**INSTRUCTIONS TO FOLLOW:** Pull out every line below that contains the word "period".

>>>>

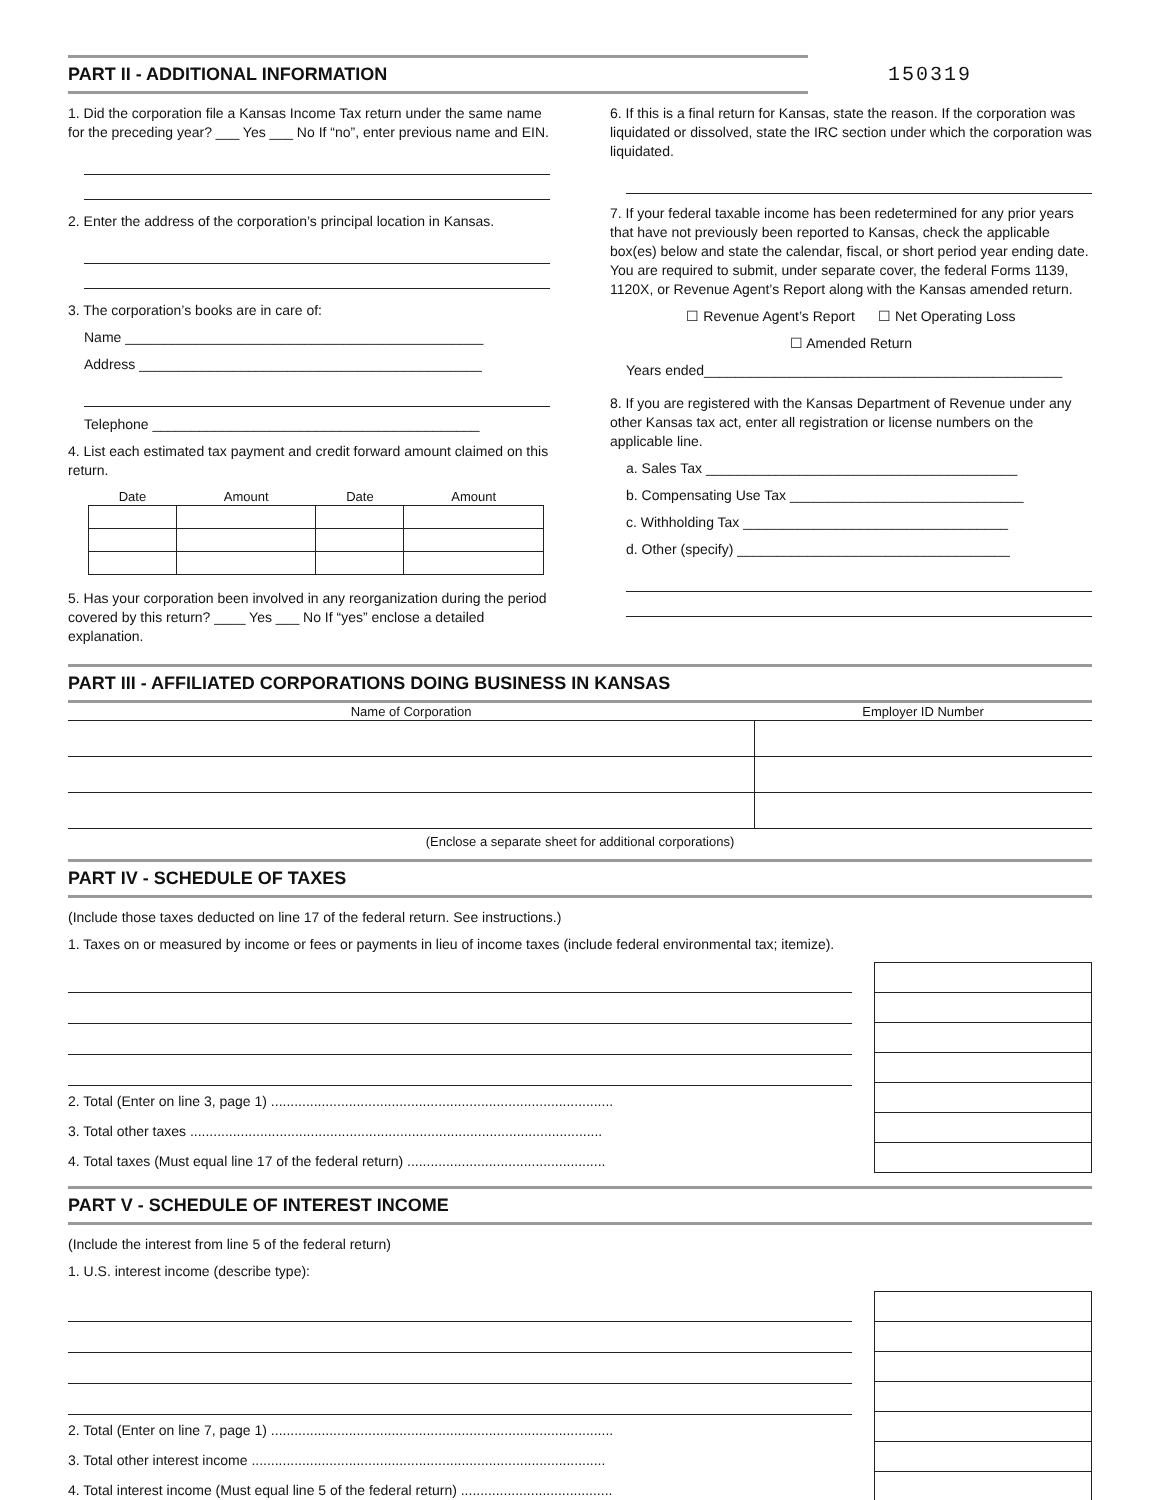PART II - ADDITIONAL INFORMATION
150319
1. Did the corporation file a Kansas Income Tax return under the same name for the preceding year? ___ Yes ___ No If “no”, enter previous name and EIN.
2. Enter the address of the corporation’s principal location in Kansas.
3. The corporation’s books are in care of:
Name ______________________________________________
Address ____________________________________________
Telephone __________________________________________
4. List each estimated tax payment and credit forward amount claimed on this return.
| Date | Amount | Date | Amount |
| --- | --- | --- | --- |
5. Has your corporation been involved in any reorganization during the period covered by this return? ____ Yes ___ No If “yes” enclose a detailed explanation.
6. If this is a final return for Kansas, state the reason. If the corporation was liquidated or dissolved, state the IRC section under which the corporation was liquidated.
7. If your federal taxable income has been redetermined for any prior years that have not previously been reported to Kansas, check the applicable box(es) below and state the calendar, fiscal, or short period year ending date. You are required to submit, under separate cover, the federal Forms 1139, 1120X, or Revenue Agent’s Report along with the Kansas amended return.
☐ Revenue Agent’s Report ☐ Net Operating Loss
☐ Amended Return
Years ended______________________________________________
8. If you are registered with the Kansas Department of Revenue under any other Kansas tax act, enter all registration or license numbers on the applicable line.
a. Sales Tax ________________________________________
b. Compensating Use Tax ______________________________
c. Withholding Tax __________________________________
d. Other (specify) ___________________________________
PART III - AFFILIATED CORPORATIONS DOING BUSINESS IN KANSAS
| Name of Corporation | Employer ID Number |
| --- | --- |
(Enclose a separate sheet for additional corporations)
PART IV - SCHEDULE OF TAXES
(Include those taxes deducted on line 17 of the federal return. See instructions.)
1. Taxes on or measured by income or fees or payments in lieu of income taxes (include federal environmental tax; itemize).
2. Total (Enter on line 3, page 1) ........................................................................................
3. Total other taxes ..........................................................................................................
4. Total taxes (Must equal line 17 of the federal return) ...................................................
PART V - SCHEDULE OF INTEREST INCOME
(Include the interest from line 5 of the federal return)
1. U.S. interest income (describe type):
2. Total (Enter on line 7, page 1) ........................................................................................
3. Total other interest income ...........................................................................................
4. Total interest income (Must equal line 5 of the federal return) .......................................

<<<<

**EXPECTED ANSWER:**
5. Has your corporation been involved in any reorganization during the period covered by this return? ____ Yes ___ No If “yes” enclose a detailed explanation.
7. If your federal taxable income has been redetermined for any prior years that have not previously been reported to Kansas, check the applicable box(es) below and state the calendar, fiscal, or short period year ending date. You are required to submit, under separate cover, the federal Forms 1139, 1120X, or Revenue Agent’s Report along with the Kansas amended return.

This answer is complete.